# start of Dataset records

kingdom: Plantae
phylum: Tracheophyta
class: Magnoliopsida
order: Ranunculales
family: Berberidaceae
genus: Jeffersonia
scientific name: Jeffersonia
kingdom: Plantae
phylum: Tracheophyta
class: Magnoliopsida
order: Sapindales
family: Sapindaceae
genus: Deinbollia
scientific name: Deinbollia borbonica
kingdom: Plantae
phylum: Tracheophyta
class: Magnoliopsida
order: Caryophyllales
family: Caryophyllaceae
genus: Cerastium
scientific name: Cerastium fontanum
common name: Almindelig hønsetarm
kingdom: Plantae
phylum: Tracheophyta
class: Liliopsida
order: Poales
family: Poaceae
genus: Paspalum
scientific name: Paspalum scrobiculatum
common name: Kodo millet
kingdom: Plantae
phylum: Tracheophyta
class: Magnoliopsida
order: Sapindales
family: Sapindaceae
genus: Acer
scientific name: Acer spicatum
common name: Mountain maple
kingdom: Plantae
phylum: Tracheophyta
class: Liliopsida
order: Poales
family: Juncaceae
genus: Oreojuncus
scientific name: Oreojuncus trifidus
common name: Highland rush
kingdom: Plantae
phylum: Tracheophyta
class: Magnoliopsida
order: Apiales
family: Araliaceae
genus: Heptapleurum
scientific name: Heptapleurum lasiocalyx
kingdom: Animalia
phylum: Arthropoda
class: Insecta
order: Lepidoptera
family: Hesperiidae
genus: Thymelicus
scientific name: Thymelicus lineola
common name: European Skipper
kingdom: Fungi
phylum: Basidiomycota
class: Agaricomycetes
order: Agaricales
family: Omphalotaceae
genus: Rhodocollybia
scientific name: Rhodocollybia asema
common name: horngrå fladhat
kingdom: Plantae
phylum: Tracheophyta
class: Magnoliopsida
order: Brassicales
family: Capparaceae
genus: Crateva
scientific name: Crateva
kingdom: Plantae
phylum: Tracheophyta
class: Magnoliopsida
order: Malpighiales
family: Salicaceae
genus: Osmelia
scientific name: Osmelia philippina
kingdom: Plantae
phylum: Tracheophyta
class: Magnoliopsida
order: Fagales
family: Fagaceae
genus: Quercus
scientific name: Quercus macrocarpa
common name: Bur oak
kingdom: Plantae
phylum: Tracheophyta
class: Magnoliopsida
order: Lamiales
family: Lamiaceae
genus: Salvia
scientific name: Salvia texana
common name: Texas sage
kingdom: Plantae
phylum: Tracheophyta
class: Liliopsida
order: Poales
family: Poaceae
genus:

# end of Dataset records

Retype all the items above line for line, changing nothing.

kingdom: Plantae
phylum: Tracheophyta
class: Magnoliopsida
order: Ranunculales
family: Berberidaceae
genus: Jeffersonia
scientific name: Jeffersonia
kingdom: Plantae
phylum: Tracheophyta
class: Magnoliopsida
order: Sapindales
family: Sapindaceae
genus: Deinbollia
scientific name: Deinbollia borbonica
kingdom: Plantae
phylum: Tracheophyta
class: Magnoliopsida
order: Caryophyllales
family: Caryophyllaceae
genus: Cerastium
scientific name: Cerastium fontanum
common name: Almindelig hønsetarm
kingdom: Plantae
phylum: Tracheophyta
class: Liliopsida
order: Poales
family: Poaceae
genus: Paspalum
scientific name: Paspalum scrobiculatum
common name: Kodo millet
kingdom: Plantae
phylum: Tracheophyta
class: Magnoliopsida
order: Sapindales
family: Sapindaceae
genus: Acer
scientific name: Acer spicatum
common name: Mountain maple
kingdom: Plantae
phylum: Tracheophyta
class: Liliopsida
order: Poales
family: Juncaceae
genus: Oreojuncus
scientific name: Oreojuncus trifidus
common name: Highland rush
kingdom: Plantae
phylum: Tracheophyta
class: Magnoliopsida
order: Apiales
family: Araliaceae
genus: Heptapleurum
scientific name: Heptapleurum lasiocalyx
kingdom: Animalia
phylum: Arthropoda
class: Insecta
order: Lepidoptera
family: Hesperiidae
genus: Thymelicus
scientific name: Thymelicus lineola
common name: European Skipper
kingdom: Fungi
phylum: Basidiomycota
class: Agaricomycetes
order: Agaricales
family: Omphalotaceae
genus: Rhodocollybia
scientific name: Rhodocollybia asema
common name: horngrå fladhat
kingdom: Plantae
phylum: Tracheophyta
class: Magnoliopsida
order: Brassicales
family: Capparaceae
genus: Crateva
scientific name: Crateva
kingdom: Plantae
phylum: Tracheophyta
class: Magnoliopsida
order: Malpighiales
family: Salicaceae
genus: Osmelia
scientific name: Osmelia philippina
kingdom: Plantae
phylum: Tracheophyta
class: Magnoliopsida
order: Fagales
family: Fagaceae
genus: Quercus
scientific name: Quercus macrocarpa
common name: Bur oak
kingdom: Plantae
phylum: Tracheophyta
class: Magnoliopsida
order: Lamiales
family: Lamiaceae
genus: Salvia
scientific name: Salvia texana
common name: Texas sage
kingdom: Plantae
phylum: Tracheophyta
class: Liliopsida
order: Poales
family: Poaceae
genus:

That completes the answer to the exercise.